Wednesday, November 21, 2012

Day Six – Food, Part 2

Disclaimer for my Disclaimer Alerts: I have a lot of disclaimers, so bear with me.

Disclaimer Alert: For the record, I don’t want to discredit healthy eating.  I am pro-healthy eating.

I am also pro-pancakes, pro-ice cream, and pro-pizza.  It is good to nourish yourself with healthy foods.  However, do it because it makes you feel better.  Do it because you actually like the taste.  Do it because you love and respect your body.  DON'T do it because you “should”.

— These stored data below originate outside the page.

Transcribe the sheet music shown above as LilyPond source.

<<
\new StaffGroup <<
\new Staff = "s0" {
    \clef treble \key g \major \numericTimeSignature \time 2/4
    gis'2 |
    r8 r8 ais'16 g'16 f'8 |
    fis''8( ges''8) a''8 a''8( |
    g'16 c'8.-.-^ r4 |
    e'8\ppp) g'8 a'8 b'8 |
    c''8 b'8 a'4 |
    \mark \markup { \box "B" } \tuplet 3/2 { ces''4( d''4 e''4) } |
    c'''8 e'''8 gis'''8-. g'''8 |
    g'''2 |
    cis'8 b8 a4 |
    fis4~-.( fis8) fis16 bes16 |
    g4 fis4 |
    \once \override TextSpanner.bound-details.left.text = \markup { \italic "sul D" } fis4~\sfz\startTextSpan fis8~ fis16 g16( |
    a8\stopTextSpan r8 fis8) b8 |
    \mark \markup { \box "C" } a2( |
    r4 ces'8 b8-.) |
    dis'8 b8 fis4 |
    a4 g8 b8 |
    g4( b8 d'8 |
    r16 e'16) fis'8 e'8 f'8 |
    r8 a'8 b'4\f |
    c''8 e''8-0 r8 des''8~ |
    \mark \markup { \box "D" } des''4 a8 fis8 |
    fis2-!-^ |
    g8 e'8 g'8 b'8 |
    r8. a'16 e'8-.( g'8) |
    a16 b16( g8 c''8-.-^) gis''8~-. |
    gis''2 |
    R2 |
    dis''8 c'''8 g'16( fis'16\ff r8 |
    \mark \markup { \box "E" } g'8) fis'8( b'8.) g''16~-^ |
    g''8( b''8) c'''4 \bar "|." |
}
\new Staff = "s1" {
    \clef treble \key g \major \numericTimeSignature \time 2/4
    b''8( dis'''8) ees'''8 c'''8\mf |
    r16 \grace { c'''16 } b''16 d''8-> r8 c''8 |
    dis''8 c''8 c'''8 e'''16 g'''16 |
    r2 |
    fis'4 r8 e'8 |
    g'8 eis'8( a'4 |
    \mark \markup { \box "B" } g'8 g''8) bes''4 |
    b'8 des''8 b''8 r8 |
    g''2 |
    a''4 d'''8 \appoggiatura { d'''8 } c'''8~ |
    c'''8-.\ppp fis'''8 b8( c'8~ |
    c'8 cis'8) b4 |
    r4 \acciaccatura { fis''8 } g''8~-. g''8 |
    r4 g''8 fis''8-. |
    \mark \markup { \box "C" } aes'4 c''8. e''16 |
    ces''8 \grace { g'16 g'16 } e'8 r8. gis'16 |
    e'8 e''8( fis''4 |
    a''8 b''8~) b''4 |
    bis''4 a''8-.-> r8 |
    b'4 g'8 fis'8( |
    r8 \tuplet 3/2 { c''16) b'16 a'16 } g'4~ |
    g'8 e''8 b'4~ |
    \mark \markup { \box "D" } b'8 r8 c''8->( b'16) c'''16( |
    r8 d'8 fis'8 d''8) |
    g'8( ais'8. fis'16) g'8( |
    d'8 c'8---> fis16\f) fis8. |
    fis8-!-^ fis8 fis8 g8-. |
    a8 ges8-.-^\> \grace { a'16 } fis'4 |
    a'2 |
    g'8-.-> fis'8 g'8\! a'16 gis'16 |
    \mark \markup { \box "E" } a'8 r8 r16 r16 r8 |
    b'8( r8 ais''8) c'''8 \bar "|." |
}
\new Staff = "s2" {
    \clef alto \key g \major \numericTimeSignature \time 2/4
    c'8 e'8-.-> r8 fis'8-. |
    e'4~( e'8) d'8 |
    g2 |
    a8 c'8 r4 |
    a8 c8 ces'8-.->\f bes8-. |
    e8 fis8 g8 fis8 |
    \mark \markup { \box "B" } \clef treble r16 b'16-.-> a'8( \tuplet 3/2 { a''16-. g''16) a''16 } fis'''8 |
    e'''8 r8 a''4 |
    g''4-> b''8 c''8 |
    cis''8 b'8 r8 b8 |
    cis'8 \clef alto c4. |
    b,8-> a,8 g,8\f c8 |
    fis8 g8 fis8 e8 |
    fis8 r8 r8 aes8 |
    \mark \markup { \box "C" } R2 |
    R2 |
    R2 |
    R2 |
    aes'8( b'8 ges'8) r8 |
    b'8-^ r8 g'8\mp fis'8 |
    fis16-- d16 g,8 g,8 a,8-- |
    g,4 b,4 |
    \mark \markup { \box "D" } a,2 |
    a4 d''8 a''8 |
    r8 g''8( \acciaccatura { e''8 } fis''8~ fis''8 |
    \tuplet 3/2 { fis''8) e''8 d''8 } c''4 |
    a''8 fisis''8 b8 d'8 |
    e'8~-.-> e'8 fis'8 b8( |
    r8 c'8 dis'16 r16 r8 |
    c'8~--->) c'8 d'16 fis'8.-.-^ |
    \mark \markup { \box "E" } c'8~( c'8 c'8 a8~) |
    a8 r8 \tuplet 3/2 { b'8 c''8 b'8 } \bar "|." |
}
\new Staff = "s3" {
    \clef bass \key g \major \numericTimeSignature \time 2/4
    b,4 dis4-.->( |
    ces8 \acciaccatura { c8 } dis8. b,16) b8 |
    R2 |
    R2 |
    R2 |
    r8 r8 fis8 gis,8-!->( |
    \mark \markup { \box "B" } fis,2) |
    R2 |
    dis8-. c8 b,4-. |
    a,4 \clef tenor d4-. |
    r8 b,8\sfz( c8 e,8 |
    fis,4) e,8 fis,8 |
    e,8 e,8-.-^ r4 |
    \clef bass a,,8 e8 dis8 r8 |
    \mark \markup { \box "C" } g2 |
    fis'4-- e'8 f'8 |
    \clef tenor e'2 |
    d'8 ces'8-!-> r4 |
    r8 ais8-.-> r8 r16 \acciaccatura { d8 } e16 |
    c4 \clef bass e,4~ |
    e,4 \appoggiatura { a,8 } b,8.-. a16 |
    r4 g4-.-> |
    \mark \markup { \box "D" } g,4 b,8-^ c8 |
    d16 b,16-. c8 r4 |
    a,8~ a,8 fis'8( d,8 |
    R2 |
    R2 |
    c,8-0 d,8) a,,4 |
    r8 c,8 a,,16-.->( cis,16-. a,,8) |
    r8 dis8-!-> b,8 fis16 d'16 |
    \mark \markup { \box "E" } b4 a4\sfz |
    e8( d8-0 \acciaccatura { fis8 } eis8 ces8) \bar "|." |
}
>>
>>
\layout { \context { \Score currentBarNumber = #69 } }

Disclaimer Alert: I understand that I am more sensitive to the topic of food than most people.  So, you might think my perspective is too dramatic.

{Photo courtesy of here.}
Nevertheless, as a society, you have to admit that we’ve got to stop the “fat talk".  “Fat talk” is so common in our conversations that most people don’t even notice they are speaking it.  This kind of talk is negative, self-degrading, accusatory, and unhealthy.  For example, “Do these jeans make me look fat?”  “These chips are going to go right to my thighs.”  Often our “fat talk” is more subtle.  We are good at camouflaging this talk under the guise of a compliment.  For example, “Your legs are so skinny!  I wish my legs were that skinny.”  Or, “You look fabulous in that dress!  I could never wear something like that.”
Disclaimer Alert: I don’t mean to offend anyone with the phrase, “fat talk”.  I adopted this phrase from Tri Delta.  You can read about them here.
“Fat talk” does so much damage to our self-worth.  Every time we speak it, we are prioritizing our appearance over our dignity as a human person.   “Fat talk” also does so much damage to the young people who are watching our every move.  Every time we speak it, we are subconsciously training our children how to think about themselves.
Disclaimer Alert: I do not have any children yet, but I have spiritual children, God-children, nephews, nieces, etc.  Are you sick of my disclaimers yet?
There is a wonderful blog that I follow called, “Weightless” by Margarita Tartakovsky.  She recently published a post on this epidemic of Body-bashing.  You can read her masterpiece here.

Tartakovsky brings up some very key points.  I highly encourage you to read it if you find that you are struggling with keeping a positive body image.  Reading her blog was a key component in my personal recovery.

Disclaimer Alert: I give Tartakovsky all the credit for all the ideas I think about and all the things I write about.  In my book, she deserves the Noble Peace Prize.

Soooooo, how do I stop the “fat talk”?  I am glad you asked.

A few tricks to use this Thanksgiving:

Recognize the “fat talk” in your vocab.  Become aware of your it in conversations with your friends, co-workers, relatives…and…yourself…yup…with yourself when you are in front of the mirror in the Kohl’s dressing room.
Disclaimer Alert: Um....never mind.

Think about other topics to talk about besides appearance before you start a conversation.  If you know that your monthly luncheon with the girls at the local coffee shop always turns into gab on the latest fab diet, write down some topic changers before you go.  And if the conversation still tends that way, make it a point to compliment your friends and say something positive about yourself.  Discuss “fat talk” with your friends if you can.
Disclaimer Alert: Just kidding!

Cultivate a healthy body image.  Something we can do to change the culture of self-hate is to love our own bodies the way they are now.  God created us and loves us the way we are, right now, hands down, no questions asked.  To God, you are a beautiful creation, more beautiful than the most beautiful work of art.  Once we can see ourselves the way God sees us, we can love our bodies and be thankful (and happy!) in our own skin.  And we won’t feel so much pressure to change.

Since this post is just bursting with Challenges throughout, see above for the daily dose.  I put them in bold in case you were having a hard time finding them.  Thank you.  You’re welcome.